■ **The problem**
Go through the data below. Pull out every line that has the word "renal".

■ **Extracted entries**

━━━━

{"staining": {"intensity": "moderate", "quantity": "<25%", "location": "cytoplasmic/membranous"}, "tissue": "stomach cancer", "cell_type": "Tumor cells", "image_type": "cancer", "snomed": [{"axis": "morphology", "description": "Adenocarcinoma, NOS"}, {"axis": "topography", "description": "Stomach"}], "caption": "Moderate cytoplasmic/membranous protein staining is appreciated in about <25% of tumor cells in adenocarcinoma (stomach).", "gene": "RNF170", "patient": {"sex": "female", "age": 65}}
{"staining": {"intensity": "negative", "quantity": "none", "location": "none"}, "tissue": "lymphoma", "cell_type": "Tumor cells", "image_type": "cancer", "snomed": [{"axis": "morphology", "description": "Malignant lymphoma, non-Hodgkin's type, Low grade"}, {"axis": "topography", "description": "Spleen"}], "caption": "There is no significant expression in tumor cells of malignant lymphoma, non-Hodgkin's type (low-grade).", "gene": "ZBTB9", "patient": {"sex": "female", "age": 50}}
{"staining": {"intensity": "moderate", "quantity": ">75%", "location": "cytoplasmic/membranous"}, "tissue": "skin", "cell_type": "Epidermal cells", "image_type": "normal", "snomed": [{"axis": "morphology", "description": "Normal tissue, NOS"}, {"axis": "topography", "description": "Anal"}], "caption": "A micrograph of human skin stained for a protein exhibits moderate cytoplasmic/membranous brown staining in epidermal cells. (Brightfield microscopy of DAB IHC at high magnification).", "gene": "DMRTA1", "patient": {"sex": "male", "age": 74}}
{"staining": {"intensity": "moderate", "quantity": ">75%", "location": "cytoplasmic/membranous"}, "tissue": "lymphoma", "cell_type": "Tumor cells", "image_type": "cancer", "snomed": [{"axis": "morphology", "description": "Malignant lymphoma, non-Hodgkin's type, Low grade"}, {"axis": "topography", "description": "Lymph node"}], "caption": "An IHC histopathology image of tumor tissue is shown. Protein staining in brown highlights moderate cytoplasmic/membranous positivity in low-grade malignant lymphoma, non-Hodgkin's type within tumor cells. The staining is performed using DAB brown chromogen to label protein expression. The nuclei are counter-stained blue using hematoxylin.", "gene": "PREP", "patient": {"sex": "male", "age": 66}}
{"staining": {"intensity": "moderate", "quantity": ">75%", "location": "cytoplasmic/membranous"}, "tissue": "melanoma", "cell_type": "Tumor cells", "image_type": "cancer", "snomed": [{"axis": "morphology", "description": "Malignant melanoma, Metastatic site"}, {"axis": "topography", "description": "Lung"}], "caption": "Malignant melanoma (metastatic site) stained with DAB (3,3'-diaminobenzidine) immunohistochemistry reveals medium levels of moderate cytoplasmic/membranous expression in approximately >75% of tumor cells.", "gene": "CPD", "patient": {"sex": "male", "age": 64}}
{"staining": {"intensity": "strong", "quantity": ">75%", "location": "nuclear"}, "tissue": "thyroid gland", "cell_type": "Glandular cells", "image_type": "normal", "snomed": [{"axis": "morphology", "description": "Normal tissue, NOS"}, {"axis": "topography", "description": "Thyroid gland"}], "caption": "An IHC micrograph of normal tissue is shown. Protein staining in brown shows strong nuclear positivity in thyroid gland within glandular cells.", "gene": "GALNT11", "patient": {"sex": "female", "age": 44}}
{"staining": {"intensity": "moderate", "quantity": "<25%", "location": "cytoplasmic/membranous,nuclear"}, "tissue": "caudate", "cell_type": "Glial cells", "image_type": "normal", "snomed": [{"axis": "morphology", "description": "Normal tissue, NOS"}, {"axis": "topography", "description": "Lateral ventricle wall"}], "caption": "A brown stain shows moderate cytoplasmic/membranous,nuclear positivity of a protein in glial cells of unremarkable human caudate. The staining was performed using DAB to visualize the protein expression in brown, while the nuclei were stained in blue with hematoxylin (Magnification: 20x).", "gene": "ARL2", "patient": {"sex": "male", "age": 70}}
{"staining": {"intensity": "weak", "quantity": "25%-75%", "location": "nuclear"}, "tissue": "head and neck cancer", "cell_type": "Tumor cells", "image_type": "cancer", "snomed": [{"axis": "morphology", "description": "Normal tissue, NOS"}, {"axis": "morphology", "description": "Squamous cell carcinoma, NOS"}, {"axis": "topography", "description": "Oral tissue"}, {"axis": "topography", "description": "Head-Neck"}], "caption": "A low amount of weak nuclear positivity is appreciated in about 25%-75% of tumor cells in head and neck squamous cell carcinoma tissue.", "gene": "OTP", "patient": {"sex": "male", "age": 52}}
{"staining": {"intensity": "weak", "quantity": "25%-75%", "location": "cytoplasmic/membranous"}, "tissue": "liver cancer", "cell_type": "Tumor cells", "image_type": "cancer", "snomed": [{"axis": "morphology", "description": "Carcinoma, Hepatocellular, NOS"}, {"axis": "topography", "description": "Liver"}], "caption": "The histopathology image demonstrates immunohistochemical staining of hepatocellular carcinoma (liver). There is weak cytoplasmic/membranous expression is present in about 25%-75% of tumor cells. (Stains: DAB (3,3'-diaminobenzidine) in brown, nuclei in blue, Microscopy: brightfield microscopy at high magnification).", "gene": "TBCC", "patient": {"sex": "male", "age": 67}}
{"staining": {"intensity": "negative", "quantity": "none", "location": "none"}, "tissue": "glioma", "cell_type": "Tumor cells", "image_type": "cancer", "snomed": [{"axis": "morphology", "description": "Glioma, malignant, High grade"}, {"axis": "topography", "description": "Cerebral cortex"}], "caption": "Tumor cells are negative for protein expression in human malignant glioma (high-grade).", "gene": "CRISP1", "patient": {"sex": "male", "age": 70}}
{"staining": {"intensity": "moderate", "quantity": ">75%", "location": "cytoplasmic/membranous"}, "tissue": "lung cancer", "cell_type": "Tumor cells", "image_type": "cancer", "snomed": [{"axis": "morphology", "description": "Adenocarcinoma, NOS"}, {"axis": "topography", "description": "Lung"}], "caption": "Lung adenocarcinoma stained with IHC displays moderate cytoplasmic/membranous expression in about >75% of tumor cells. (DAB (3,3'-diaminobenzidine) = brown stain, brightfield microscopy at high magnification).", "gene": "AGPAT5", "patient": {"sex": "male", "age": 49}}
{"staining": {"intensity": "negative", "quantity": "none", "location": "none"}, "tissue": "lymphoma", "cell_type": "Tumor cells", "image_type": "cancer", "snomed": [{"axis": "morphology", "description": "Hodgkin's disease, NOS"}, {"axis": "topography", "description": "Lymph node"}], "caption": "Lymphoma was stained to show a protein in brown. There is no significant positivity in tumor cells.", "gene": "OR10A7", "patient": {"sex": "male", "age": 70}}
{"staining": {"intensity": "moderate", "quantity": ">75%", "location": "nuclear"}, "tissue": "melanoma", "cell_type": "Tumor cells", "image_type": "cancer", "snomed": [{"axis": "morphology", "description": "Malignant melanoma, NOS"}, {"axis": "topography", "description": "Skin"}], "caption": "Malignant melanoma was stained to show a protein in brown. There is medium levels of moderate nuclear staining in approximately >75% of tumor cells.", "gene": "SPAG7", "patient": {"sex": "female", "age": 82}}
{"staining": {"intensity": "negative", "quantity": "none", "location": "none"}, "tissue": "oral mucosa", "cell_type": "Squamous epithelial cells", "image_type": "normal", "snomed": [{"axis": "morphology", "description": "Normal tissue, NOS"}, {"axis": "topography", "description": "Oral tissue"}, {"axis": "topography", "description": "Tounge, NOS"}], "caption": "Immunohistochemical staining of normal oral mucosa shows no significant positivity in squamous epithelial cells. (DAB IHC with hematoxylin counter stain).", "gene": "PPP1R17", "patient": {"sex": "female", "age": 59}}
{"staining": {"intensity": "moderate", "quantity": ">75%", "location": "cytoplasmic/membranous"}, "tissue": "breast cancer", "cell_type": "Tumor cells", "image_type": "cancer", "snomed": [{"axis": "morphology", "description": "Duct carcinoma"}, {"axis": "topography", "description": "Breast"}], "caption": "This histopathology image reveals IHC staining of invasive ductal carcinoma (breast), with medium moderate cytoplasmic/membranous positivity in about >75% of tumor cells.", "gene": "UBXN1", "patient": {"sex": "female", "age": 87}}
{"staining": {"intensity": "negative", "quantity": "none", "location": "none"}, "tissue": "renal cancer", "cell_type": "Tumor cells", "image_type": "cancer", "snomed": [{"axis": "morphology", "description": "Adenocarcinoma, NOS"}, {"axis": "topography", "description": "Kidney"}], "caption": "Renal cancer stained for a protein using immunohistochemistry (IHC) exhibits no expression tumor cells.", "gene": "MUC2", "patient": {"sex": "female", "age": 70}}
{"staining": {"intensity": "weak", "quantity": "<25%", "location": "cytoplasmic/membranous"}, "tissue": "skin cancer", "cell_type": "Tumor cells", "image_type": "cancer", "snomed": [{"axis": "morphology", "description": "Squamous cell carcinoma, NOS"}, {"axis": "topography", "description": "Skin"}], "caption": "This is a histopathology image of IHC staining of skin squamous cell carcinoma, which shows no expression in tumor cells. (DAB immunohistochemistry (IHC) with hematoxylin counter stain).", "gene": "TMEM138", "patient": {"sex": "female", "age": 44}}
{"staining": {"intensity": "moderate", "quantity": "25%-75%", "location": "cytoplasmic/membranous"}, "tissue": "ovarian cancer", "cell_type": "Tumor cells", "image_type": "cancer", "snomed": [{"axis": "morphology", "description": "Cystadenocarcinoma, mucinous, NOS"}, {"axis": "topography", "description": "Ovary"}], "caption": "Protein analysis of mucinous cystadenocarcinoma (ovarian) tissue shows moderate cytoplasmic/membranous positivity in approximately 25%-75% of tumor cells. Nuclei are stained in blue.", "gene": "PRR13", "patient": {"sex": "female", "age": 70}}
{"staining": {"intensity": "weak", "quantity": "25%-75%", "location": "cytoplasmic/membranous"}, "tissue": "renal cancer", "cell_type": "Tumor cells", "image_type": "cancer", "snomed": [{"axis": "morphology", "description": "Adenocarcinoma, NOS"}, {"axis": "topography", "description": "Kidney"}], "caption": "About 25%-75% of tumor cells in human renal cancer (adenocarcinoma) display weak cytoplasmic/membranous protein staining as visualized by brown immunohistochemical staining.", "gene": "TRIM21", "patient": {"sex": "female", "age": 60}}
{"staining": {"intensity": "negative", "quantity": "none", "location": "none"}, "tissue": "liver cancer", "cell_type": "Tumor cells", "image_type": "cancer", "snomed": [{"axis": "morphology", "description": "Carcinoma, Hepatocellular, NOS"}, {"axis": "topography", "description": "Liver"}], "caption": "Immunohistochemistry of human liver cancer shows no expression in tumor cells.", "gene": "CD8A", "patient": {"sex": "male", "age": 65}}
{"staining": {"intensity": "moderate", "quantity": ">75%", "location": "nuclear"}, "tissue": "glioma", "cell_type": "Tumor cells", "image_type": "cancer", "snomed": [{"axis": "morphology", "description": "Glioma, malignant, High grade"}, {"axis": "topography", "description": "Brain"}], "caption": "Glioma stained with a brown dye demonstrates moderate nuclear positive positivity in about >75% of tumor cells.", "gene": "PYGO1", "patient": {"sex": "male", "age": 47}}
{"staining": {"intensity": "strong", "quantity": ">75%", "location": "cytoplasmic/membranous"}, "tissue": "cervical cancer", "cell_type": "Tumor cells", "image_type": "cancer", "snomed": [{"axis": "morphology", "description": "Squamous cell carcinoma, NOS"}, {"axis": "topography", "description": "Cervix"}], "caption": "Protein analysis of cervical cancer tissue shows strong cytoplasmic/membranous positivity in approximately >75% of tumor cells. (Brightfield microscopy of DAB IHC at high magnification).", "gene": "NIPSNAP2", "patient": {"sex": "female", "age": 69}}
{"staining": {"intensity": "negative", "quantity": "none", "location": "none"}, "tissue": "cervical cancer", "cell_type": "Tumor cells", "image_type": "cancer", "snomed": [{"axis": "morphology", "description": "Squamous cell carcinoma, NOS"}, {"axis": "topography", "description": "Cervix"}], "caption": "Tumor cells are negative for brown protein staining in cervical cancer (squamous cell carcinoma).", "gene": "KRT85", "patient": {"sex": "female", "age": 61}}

━━━━

■ **Reply**
{"staining": {"intensity": "negative", "quantity": "none", "location": "none"}, "tissue": "renal cancer", "cell_type": "Tumor cells", "image_type": "cancer", "snomed": [{"axis": "morphology", "description": "Adenocarcinoma, NOS"}, {"axis": "topography", "description": "Kidney"}], "caption": "Renal cancer stained for a protein using immunohistochemistry (IHC) exhibits no expression tumor cells.", "gene": "MUC2", "patient": {"sex": "female", "age": 70}}
{"staining": {"intensity": "weak", "quantity": "25%-75%", "location": "cytoplasmic/membranous"}, "tissue": "renal cancer", "cell_type": "Tumor cells", "image_type": "cancer", "snomed": [{"axis": "morphology", "description": "Adenocarcinoma, NOS"}, {"axis": "topography", "description": "Kidney"}], "caption": "About 25%-75% of tumor cells in human renal cancer (adenocarcinoma) display weak cytoplasmic/membranous protein staining as visualized by brown immunohistochemical staining.", "gene": "TRIM21", "patient": {"sex": "female", "age": 60}}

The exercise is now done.